During my brief visit to Hannibal, Neal and I walked along the waterfront as the rising Mississippi, swollen by seasonal flooding, crept up the brick-paved landing where steamboats once put in. We toured Twain’s boyhood home and the nearby home of Tom Blankenship, son of the town drunk and an outcast from polite society who was the model for Huckleberry Finn.
We signed the whitewashed fence immortalized in The Adventures of Tom Sawyer and talked Twain with museum curator Henry Sweets.
We tramped through the cave where young Sam Clemens played and where Tom and Becky got lost.
That evening, we sat on Cindy’s front porch swapping mostly true tales about our respective adventures, drank some robust but flat stout that I had schlepped in a growler from a brew pub in Columbia and watched as a large, well-fed raccoon repeatedly raided the bowls of food that Cindy had set out for the neighborhood cats.
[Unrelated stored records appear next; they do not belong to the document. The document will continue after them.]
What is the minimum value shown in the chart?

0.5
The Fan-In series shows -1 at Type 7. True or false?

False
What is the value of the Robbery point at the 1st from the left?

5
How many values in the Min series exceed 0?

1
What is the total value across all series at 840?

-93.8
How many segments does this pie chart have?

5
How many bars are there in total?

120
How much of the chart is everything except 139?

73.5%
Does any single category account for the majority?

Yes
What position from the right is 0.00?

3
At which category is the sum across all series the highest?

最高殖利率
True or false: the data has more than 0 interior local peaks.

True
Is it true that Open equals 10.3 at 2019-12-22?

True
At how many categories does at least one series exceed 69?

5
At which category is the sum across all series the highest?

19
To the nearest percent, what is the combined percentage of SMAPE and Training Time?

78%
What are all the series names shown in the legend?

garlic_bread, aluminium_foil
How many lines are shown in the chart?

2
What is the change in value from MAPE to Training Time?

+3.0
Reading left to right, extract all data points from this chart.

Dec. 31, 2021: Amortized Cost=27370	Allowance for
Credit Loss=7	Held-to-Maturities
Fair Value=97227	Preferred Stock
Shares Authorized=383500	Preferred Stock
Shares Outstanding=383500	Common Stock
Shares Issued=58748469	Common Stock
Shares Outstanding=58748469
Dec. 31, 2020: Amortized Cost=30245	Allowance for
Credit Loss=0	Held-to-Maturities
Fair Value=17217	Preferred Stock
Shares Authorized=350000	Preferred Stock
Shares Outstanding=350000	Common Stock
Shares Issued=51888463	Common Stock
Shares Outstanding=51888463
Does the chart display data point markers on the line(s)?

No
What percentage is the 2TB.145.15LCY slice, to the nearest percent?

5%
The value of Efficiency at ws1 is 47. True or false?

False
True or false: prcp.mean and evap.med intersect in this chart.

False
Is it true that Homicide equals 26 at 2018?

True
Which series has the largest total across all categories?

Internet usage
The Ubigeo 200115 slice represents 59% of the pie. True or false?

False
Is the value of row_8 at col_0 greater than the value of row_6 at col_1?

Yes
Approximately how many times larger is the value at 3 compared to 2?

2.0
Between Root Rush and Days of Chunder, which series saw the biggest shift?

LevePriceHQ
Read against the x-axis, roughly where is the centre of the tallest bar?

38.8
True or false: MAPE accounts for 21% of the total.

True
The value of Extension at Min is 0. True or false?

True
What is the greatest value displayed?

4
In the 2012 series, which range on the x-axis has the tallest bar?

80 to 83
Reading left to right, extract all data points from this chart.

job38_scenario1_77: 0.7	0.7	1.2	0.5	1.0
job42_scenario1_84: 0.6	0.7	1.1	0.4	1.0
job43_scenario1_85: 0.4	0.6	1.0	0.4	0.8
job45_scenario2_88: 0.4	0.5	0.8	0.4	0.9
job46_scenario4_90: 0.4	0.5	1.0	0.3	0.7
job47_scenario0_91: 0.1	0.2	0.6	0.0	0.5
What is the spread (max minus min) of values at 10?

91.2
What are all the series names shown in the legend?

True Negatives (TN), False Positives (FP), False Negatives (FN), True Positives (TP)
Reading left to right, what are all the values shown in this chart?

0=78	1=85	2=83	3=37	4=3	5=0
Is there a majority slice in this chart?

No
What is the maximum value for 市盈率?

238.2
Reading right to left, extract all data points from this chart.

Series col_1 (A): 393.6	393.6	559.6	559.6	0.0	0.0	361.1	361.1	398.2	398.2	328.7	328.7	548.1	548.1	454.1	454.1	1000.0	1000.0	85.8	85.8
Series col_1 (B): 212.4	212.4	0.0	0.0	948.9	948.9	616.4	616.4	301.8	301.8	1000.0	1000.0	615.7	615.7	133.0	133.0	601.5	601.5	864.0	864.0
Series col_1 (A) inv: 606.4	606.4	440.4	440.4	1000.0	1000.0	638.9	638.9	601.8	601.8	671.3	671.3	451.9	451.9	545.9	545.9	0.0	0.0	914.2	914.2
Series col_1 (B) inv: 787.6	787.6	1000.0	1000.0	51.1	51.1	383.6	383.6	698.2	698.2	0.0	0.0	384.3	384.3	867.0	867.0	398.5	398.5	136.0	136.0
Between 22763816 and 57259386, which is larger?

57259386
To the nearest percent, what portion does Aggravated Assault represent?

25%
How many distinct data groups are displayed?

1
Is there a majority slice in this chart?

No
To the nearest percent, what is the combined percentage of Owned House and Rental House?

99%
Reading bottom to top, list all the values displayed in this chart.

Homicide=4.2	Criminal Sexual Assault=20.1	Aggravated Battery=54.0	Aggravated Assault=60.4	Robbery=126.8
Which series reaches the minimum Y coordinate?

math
As the book project progressed, Neal and Cindy asked if I would write the introduction – part of which is recycled for this blog post – and then asked if I would edit the manuscript. I also got to help with the cover design and to edit Neal’s photos for the book.
The book is now in the final stages of publication. It will be the first book published by the Mark Twain Museum Press and is to be launched in Hannibal on July 28.
Neal will soon leave Taiwan for an extended visit to the United States before taking up residence in Cape Town, South Africa. On July 24, he plans to fly from Houston to Dallas, where I will pick up him at Dallas Love Field. After a night in Fort Worth, we plan to drive up to Hannibal for the launch event.
I was proud to be a part of the project and hope the book does well. As I followed Neal’s adventure from inception to completion, I never imagined that I’d have the opportunity to help shape it into a book. Thanks, Neal and Cindy. It’s been a pleasure.